Meu coração acelerou de medo, ela descobriu! E agora? Enxuguei as lágrimas, abri os olhos, o quarto estava azul. Eu não conseguia ver os móveis tão forte a luminosidade.
— Você está aí? Por que está todo azul?
— Para acalmá-la mais rapidamente— disse uma voz.
— Onde você está ?
— No quarto todo. Por que não conta a ela?
— Tenho medo do homem.
— Já disse que não é para ter medo?
— Mesmo assim eu tenho.
— Tem que confiar mais em você. Ficará na igreja. Lá os adultos cuidam das crianças.
— Como sabe ?
— Tenho que ir.
— Espere, quero perguntar...— Amélia entrou.
— Com quem estava falando?
— Com meu anjo, ele sempre me ajuda, diz o que fazer.
— Sei! Foi ele que mandou você ficar na rua?
— Não, ele nem sabia. Agora ele falou para eu e Nilson ficarmos na igreja.
— Tá! Ficar fazendo o que lá?
— Brincando com as outras crianças.
— Cândida, por favor! Pare de inventar coisas! Sabe muito bem que esse anjo não existe. Se não parar, vou levar você ao médico.
— Ele existe, sim! Me ajuda sempre que estou em perigo; se não acredita, vá na igreja ver se lá ficam pessoas adultas para cuidar das crianças.
Bateram, ela foi atender:
— Boa noite, aqui mora a dona Amélia?
— Sim, sou eu.
— Um senhor pediu que eu viesse falar com a senhora sobre suas crianças.

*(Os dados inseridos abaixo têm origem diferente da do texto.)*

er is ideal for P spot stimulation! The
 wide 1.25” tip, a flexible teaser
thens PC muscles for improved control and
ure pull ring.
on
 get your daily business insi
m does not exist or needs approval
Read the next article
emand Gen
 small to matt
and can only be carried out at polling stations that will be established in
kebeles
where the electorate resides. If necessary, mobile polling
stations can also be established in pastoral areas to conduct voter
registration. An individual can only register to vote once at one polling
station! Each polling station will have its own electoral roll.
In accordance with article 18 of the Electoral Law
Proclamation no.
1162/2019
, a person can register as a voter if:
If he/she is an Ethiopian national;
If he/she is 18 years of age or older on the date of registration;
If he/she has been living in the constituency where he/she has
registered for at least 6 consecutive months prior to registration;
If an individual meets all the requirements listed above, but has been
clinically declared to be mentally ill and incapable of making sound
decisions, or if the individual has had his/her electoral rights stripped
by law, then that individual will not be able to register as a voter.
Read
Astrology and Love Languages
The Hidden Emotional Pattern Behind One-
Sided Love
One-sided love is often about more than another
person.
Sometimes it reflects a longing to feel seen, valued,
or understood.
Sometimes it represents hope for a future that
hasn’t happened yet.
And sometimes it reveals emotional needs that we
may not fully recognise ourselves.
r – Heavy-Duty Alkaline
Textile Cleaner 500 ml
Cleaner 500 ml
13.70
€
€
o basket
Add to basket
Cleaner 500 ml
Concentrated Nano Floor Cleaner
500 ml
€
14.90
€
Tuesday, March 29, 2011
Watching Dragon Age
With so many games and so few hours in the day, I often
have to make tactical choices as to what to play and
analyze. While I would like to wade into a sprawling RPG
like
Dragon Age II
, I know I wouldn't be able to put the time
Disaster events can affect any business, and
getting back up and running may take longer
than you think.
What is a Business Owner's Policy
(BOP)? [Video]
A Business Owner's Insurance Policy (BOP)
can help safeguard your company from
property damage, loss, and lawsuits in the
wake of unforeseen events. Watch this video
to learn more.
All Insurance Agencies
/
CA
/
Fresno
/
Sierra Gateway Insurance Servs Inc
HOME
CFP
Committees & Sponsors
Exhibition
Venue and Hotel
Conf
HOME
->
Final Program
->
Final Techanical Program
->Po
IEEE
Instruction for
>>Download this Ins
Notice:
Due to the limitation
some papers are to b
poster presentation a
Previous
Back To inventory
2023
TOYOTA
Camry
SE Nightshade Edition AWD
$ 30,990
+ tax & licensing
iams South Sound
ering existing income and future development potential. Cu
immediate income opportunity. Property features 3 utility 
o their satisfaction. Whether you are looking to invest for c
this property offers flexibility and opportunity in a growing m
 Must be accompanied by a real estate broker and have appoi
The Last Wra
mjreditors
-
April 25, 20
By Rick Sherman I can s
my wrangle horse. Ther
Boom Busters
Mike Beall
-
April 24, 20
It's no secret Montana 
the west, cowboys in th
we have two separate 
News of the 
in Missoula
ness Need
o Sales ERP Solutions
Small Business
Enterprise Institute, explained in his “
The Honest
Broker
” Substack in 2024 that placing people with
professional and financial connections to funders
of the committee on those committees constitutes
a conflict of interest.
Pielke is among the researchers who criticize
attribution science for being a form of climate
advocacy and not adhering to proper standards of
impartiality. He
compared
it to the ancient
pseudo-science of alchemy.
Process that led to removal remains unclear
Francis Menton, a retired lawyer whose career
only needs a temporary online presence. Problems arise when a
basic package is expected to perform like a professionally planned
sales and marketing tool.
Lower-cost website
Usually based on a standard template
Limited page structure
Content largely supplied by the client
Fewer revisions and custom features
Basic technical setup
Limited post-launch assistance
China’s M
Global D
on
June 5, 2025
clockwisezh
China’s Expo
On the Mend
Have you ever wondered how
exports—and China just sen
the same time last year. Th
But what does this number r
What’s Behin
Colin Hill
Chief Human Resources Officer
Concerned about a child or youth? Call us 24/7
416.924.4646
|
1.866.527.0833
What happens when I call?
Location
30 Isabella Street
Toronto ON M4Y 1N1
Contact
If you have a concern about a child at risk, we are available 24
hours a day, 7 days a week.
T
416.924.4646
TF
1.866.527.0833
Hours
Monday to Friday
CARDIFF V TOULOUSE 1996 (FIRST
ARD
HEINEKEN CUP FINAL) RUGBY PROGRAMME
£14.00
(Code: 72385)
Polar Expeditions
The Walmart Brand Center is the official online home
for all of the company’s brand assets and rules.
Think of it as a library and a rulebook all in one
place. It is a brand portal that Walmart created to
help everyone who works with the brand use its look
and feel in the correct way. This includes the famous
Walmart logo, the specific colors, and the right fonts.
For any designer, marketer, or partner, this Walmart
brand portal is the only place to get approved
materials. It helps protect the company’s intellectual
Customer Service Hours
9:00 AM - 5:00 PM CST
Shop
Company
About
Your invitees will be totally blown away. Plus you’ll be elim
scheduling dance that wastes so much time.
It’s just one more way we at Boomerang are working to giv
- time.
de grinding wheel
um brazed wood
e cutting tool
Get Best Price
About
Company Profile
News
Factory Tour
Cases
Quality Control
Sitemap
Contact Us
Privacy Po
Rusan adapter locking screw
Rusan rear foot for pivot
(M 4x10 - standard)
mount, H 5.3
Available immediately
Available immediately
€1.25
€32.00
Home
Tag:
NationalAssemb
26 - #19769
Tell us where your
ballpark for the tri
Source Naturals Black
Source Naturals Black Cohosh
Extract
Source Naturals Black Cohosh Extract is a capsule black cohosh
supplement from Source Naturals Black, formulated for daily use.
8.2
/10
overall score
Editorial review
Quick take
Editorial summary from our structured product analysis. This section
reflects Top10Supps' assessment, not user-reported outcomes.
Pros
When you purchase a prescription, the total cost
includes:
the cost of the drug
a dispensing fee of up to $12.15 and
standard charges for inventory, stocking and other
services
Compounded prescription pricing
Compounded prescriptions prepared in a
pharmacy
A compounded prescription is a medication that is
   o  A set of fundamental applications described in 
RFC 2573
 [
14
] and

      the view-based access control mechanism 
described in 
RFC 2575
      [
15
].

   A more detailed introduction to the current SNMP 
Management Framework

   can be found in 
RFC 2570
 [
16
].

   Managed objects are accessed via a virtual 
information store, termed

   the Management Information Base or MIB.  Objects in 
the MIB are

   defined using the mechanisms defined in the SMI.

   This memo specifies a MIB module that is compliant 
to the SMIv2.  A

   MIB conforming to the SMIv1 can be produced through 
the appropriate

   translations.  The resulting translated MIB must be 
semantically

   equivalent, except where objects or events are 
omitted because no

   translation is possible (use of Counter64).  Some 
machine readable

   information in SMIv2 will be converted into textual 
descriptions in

— Quem era esse senhor? O que ele sabe sobre as crianças?— interrompeu Amélia.
— Eu não sei! Ele deu seu nome, endereço. Disse-lhe que estava ocupada mas ele insistiu, pediu-me que viesse, pois estaria fazendo uma caridade que Deus jamais esqueceria.
— Que jeito ele tinha?
— Não sei explicar. Ele estava vestido de azul, tinha um sorriso muito bonito.
— Não sei quem é, mas entre! Ele pediu para a senhora falar o que sobre as crianças?
— Ele falou que a senhora precisava trabalhar e não tinha com quem deixá-las. E como nós recolhemos crianças para que não fiquem pelas ruas enquanto as mães trabalham, ele me pediu que viesse perguntar se quer deixá-las com a gente.
— É uma creche?
— Não. Nós as recolhemos no pátio, damos algumas atividades, servimos duas refeições por dia; podem entrar e sair a hora que quiserem.
— Quero sim, e agradeço por ter vindo.
— Tenho que ir! Boa noite, dona Amélia!
— Boa noite! Como é mesmo seu nome?
–– Maria da Luz.
A mulher foi embora. Amélia ficou por alguns minutos olhando o vazio, pensativa, buscando alguma explicação.